Discovering phases, phase transitions, and crossovers through unsupervised machine learning: A critical examination.

We apply unsupervised machine learning techniques, mainly principal component analysis (PCA), to compare and contrast the phase behavior and phase transitions in several classical spin models-the square- and triangular-lattice Ising models, the Blume-Capel model, a highly degenerate biquadratic-exchange spin-1 Ising (BSI) model, and the two-dimensional XY model-and we examine critically what machine learning is teaching us. We find that quantified principal components from PCA not only allow the exploration of different phases and symmetry-breaking, but they can distinguish phase-transition types and locate critical points.

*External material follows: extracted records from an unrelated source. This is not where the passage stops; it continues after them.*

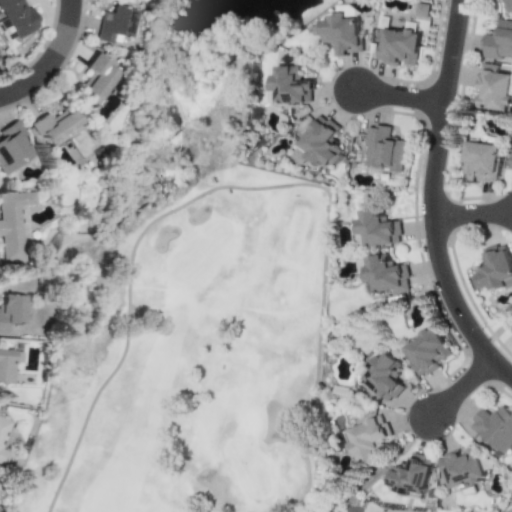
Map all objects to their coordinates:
building: (506, 5)
building: (422, 9)
building: (17, 17)
building: (115, 25)
building: (341, 33)
building: (498, 40)
building: (399, 45)
road: (48, 57)
building: (95, 79)
building: (290, 86)
building: (492, 88)
road: (401, 97)
building: (54, 125)
building: (321, 142)
building: (12, 146)
building: (383, 150)
building: (481, 160)
building: (511, 166)
road: (433, 199)
road: (473, 214)
building: (12, 225)
building: (378, 229)
building: (495, 268)
building: (386, 274)
building: (9, 309)
building: (510, 331)
park: (190, 345)
building: (427, 351)
building: (7, 363)
building: (384, 376)
road: (462, 389)
building: (495, 427)
building: (366, 438)
building: (4, 443)
building: (461, 468)
building: (411, 475)
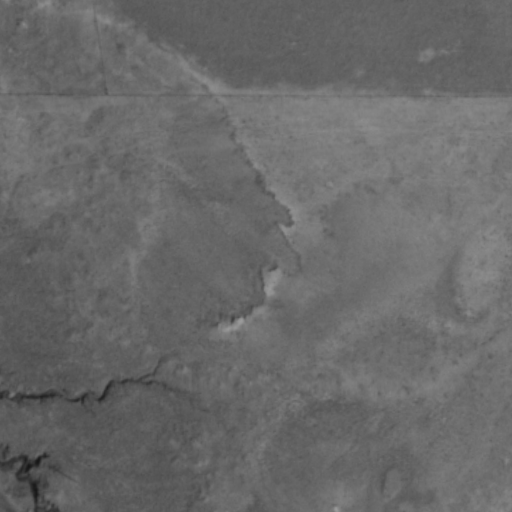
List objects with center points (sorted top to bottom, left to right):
power tower: (82, 480)
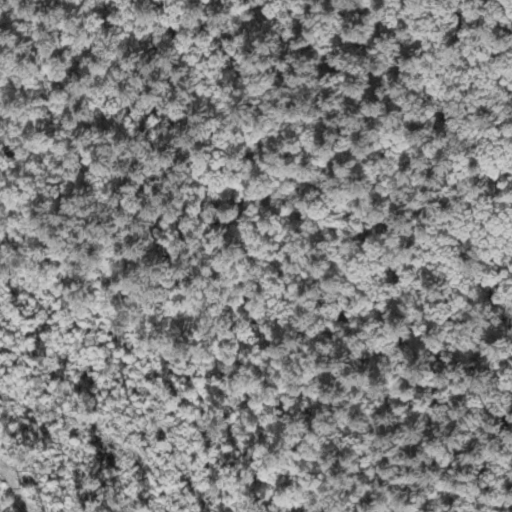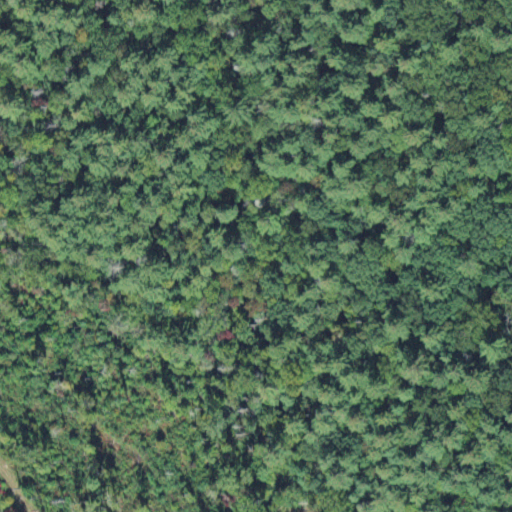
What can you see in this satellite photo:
road: (50, 467)
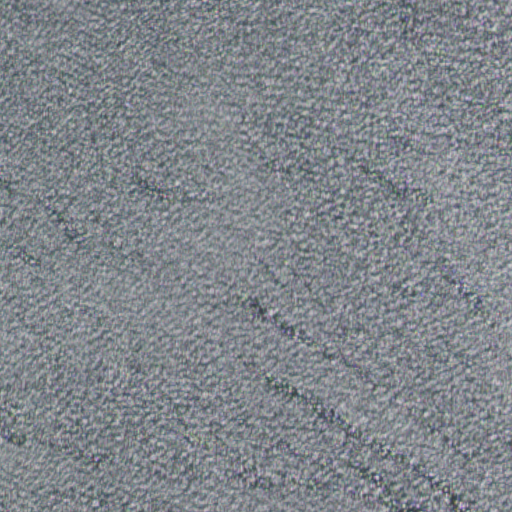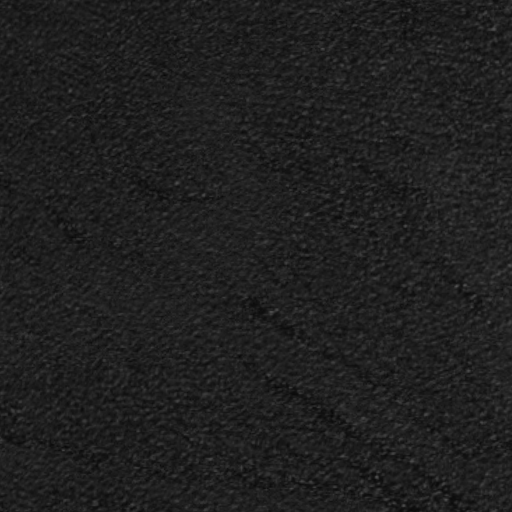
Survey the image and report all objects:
river: (256, 408)
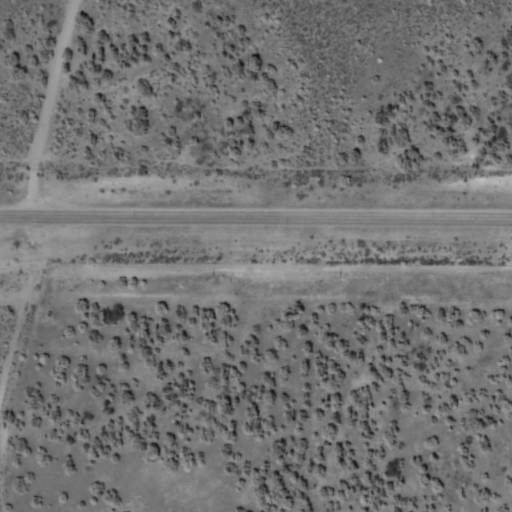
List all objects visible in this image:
road: (255, 209)
road: (36, 255)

We show that the corresponding weight vectors have a clear physical interpretation, which is particularly interesting in the frustrated models such as the triangular antiferromagnet, where they can point to incipient orders. Unlike the other well-studied models, the properties of the BSI model are less well known. Using both PCA and conventional Monte Carlo analysis, we demonstrate that the BSI model shows an absence of phase transition and macroscopic ground-state degeneracy. The failure to capture the "charge" correlations (vorticity) in the BSI model (XY model) from raw spin configurations points to some of the limitations of PCA. Finally, we employ a nonlinear unsupervised machine learning procedure, the "autoencoder method," and we demonstrate that it too can be trained to capture phase transitions and critical points.